= Arctic Five =

Coastal states of the Arctic Ocean

The Arctic Five are the five littoral states bordering the Arctic Ocean—Canada; the Danish Realm, via the autonomous territory of Greenland; Norway; Russia; and the United States, via the non-contiguous state of Alaska.

Arctic five states

Competing narratives exist regarding international governance of the Arctic. There is debate over whether the principal actors should be the Arctic Five, the Arctic Council (the Arctic Five plus Finland, Iceland and Sweden) or a larger group of states. In 2008, the Arctic Five concluded the Ilulissat Declaration causing concern among those not invited. The Arctic Council is perhaps the most important of the bodies involved in Arctic governance. In a briefing note prepared for the 2016 Arctic Yearbook, Andreas Kuersten acknowledges a widespread view that the Arctic Five is usurping the Arctic Council's central position, but concludes that the two groups can complement one another in positive ways.

The politics and disputes in the region are not only negotiated through the Arctic Council, but also through bi- and multilateral cooperation as the Ilulissat Declaration within the A5. Another mention worthy example of cooperation outside of the Arctic Council is the Whisky War between two allies, Denmark and Canada. 1973 Denmark and Canada signed a treaty delimitating their border in the water between the east coast of Greenland and the western/northern coast of Canada. The border crossed right through Tartupaluk (Hans Island), a small uninhabited island. The dispute continued for decades, as the Danish and Canadian naval forces planted their national flags and placed a bottle of local liquor on the island occasionally. By 2022 both countries signed a deal splitting the island in half and ending the dispute peacefully.

== The Arctic Council and the Arctic Five ==
The Arctic Council consists of eight member states including the A5. The council was formally established on 19 September 1996 with the signing of the Ottawa Declaration by the United States, Canada, Denmark, Iceland, Norway, Sweden, Finland, and Russia. Today the council furthermore consists of six permanent participant groups representing the indigenous people in the arctic and 38 observers, of which 13 are non-arctic observation states, including states as India, China, The Netherlands etc.

The signing of the Ilulissat Declaration and the exclusion of the other members and participant groups created a strong reaction from the excluded members of the Arctic Council. Following the incident the remaining Arctic states strengthen their collaboration with other partners, as Island deepened their relationship with China, Sweden initiated a conference at the Nordic Council named "Common Concern for the Arctic", and Finland encouraged the European Union's candidacy as a permanent observer of the Arctic Council. According to scholar Klaus Dodds, this divisiveness between the A5 and the remaining arctic states was later managed through further institutionalization of the Arctic Council, following the first legal binding agreement on search and rescue.

#### Required work:
1. From the text on the Arctic Five, list the five states it names as bordering the Arctic Ocean.
2. Carry on the text on the Arctic Five from its final sentence.
The rows that follow aren't needed for either task.

#### Record set:
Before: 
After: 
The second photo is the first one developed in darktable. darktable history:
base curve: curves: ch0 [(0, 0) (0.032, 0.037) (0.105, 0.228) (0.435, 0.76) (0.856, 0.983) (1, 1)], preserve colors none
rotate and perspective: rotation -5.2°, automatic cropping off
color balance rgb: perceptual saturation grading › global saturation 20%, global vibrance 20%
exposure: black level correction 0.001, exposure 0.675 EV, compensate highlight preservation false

==

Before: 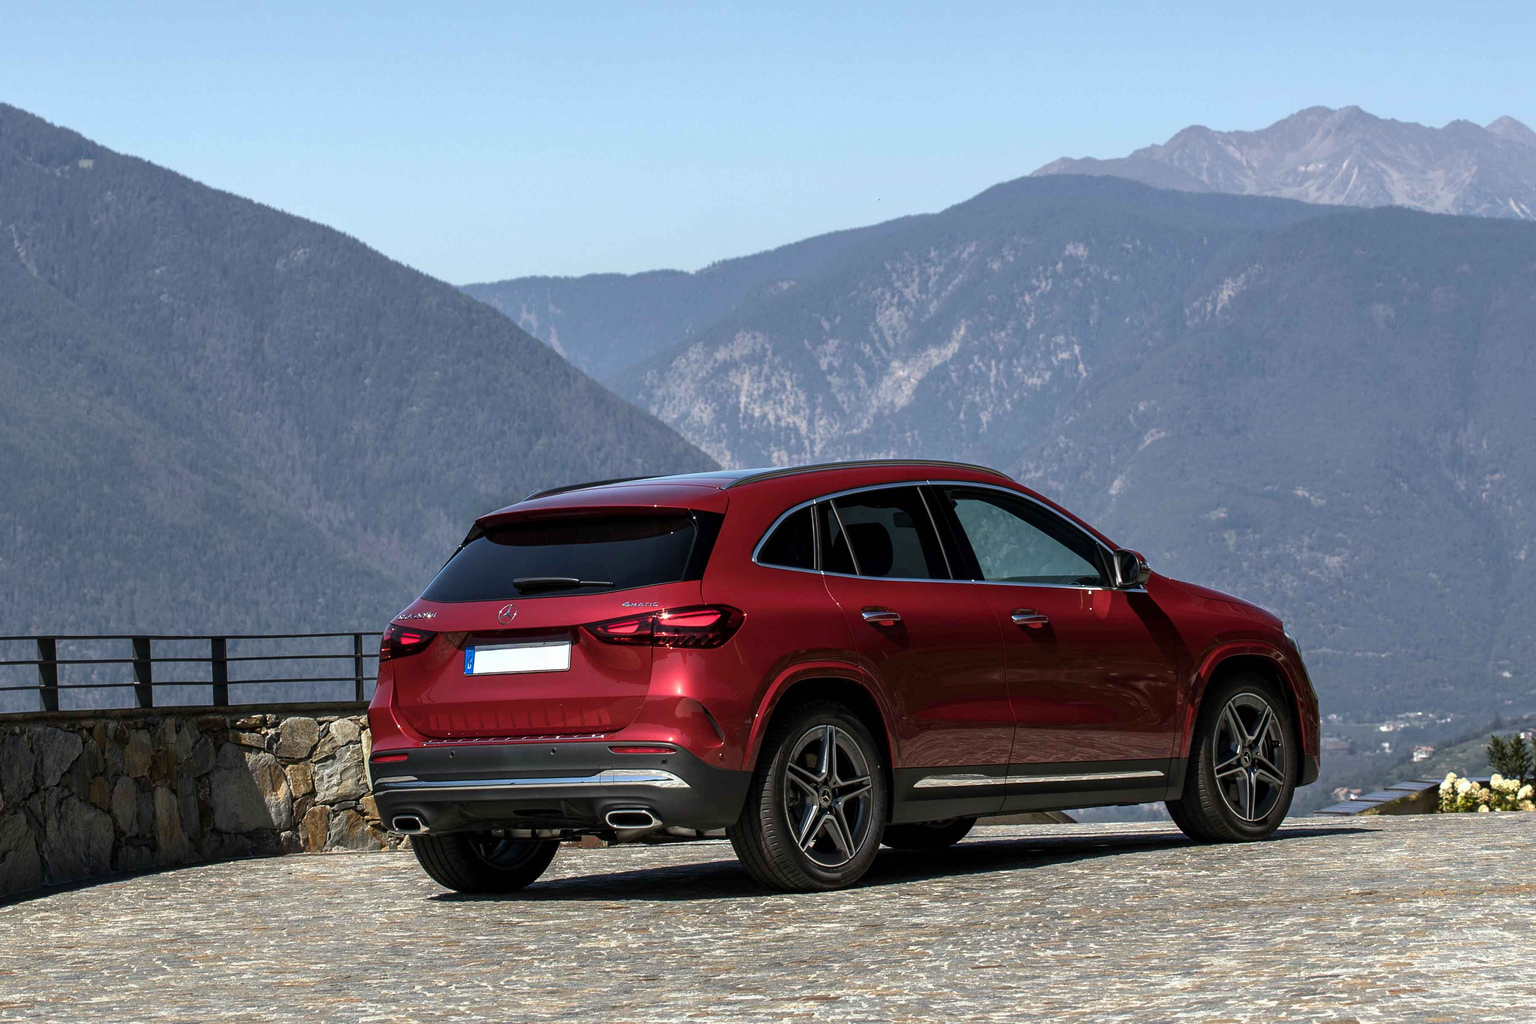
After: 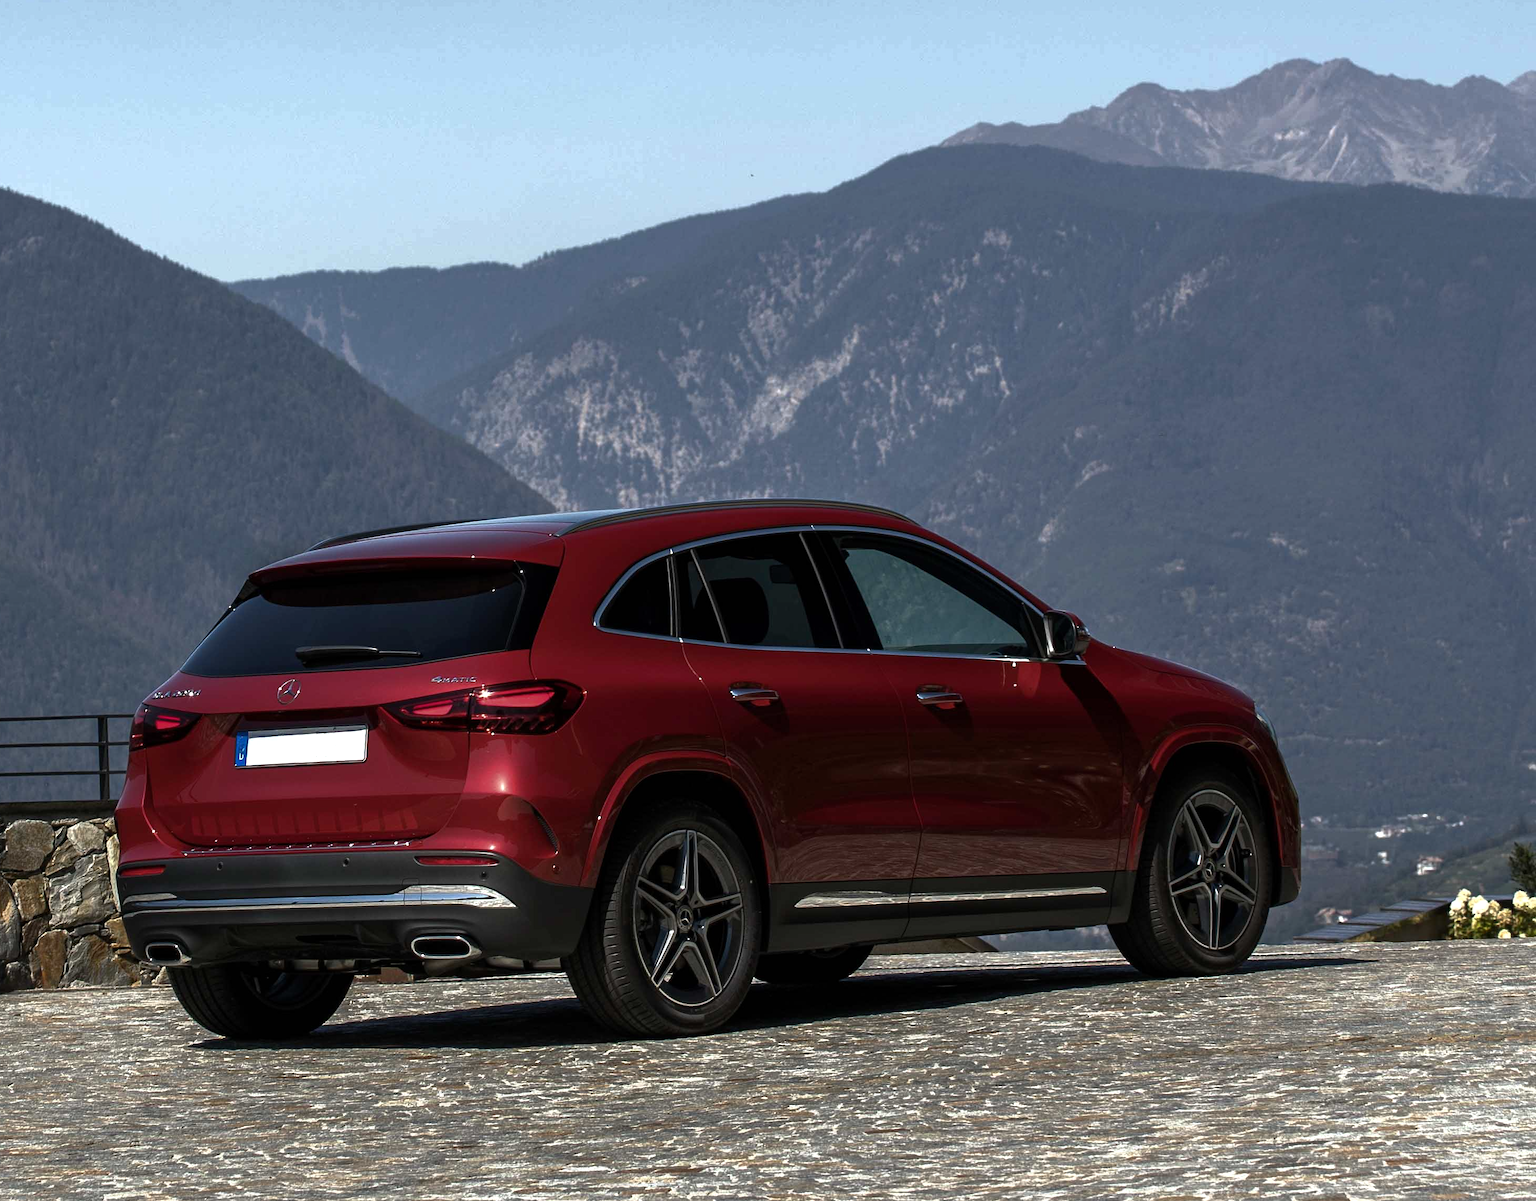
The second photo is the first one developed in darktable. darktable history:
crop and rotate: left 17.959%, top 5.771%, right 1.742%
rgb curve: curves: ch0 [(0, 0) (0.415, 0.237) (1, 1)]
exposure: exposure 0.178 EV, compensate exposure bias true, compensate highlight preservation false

#### Answers by task:
1. Canada; the Danish Realm (via Greenland); Norway; Russia; the United States (via Alaska)

2.
== The Ilulissat Declaration ==
"Two competing conceptions of the Arctic Ocean have circulated since the infamous planting of a Russian flag on the bottom of the seabed in 2007. Ideas of a "scramble for territory" depended on accepting that the Arctic Ocean was a "terra nullius" or belonging to no one." In the aftermath of the Russian flag planting in 2007, regional stability in the Arctic Ocean was challenged. The planting created headlines in international media and prominent politicians and ministers from the Arctic Ocean states reacted heavily. Canadian Foreign Minister at the time Peter MacKay stated, "this isn't the fifteenth century. You can't go around the world and just plant flags and say, 'We're claiming this territory.'" Even though the Canadians did themselves on Tartupaluk (Hans Island).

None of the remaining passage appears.